What to produce: Copy out the text of each of the following records line for line, keeping every character and line break unchanged.

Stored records

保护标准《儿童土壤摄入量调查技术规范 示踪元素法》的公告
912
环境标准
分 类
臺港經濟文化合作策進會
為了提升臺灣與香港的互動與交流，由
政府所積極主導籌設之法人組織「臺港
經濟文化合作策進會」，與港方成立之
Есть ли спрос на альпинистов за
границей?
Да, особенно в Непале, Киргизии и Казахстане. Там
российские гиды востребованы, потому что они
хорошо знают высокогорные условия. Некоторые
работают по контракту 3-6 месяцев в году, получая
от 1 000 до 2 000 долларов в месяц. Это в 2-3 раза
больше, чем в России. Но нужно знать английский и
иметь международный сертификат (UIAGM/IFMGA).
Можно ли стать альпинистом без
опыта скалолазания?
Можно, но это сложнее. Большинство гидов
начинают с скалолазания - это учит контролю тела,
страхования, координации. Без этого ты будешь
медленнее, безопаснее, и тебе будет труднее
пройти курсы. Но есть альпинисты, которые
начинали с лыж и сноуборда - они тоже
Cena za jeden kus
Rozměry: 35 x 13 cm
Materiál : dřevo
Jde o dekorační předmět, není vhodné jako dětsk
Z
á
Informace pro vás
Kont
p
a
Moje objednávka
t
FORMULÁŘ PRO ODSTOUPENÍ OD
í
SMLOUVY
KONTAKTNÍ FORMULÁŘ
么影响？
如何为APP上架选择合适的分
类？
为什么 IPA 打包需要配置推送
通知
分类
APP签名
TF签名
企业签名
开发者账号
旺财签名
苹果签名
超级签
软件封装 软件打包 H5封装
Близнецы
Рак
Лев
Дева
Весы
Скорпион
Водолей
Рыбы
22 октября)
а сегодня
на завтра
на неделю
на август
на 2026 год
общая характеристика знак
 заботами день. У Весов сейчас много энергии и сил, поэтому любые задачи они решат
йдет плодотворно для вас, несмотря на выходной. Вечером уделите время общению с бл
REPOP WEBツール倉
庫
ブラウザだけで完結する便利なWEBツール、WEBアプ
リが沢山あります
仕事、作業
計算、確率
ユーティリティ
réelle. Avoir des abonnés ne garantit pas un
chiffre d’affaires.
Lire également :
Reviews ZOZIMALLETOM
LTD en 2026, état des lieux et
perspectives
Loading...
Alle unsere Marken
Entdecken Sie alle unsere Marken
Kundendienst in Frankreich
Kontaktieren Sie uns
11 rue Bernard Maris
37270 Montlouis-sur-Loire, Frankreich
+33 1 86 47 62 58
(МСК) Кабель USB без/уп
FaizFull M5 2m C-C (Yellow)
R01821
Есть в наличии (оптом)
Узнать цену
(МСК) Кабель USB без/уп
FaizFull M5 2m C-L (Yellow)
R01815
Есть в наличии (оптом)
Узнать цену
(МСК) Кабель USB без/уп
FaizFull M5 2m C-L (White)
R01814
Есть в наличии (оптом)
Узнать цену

Task output:
保护标准《儿童土壤摄入量调查技术规范 示踪元素法》的公告
912
环境标准
分 类
臺港經濟文化合作策進會
為了提升臺灣與香港的互動與交流，由
政府所積極主導籌設之法人組織「臺港
經濟文化合作策進會」，與港方成立之
Есть ли спрос на альпинистов за
границей?
Да, особенно в Непале, Киргизии и Казахстане. Там
российские гиды востребованы, потому что они
хорошо знают высокогорные условия. Некоторые
работают по контракту 3-6 месяцев в году, получая
от 1 000 до 2 000 долларов в месяц. Это в 2-3 раза
больше, чем в России. Но нужно знать английский и
иметь международный сертификат (UIAGM/IFMGA).
Можно ли стать альпинистом без
опыта скалолазания?
Можно, но это сложнее. Большинство гидов
начинают с скалолазания - это учит контролю тела,
страхования, координации. Без этого ты будешь
медленнее, безопаснее, и тебе будет труднее
пройти курсы. Но есть альпинисты, которые
начинали с лыж и сноуборда - они тоже
Cena za jeden kus
Rozměry: 35 x 13 cm
Materiál : dřevo
Jde o dekorační předmět, není vhodné jako dětsk
Z
á
Informace pro vás
Kont
p
a
Moje objednávka
t
FORMULÁŘ PRO ODSTOUPENÍ OD
í
SMLOUVY
KONTAKTNÍ FORMULÁŘ
么影响？
如何为APP上架选择合适的分
类？
为什么 IPA 打包需要配置推送
通知
分类
APP签名
TF签名
企业签名
开发者账号
旺财签名
苹果签名
超级签
软件封装 软件打包 H5封装
Близнецы
Рак
Лев
Дева
Весы
Скорпион
Водолей
Рыбы
22 октября)
а сегодня
на завтра
на неделю
на август
на 2026 год
общая характеристика знак
 заботами день. У Весов сейчас много энергии и сил, поэтому любые задачи они решат
йдет плодотворно для вас, несмотря на выходной. Вечером уделите время общению с бл
REPOP WEBツール倉
庫
ブラウザだけで完結する便利なWEBツール、WEBアプ
リが沢山あります
仕事、作業
計算、確率
ユーティリティ
réelle. Avoir des abonnés ne garantit pas un
chiffre d’affaires.
Lire également :
Reviews ZOZIMALLETOM
LTD en 2026, état des lieux et
perspectives
Loading...
Alle unsere Marken
Entdecken Sie alle unsere Marken
Kundendienst in Frankreich
Kontaktieren Sie uns
11 rue Bernard Maris
37270 Montlouis-sur-Loire, Frankreich
+33 1 86 47 62 58
(МСК) Кабель USB без/уп
FaizFull M5 2m C-C (Yellow)
R01821
Есть в наличии (оптом)
Узнать цену
(МСК) Кабель USB без/уп
FaizFull M5 2m C-L (Yellow)
R01815
Есть в наличии (оптом)
Узнать цену
(МСК) Кабель USB без/уп
FaizFull M5 2m C-L (White)
R01814
Есть в наличии (оптом)
Узнать цену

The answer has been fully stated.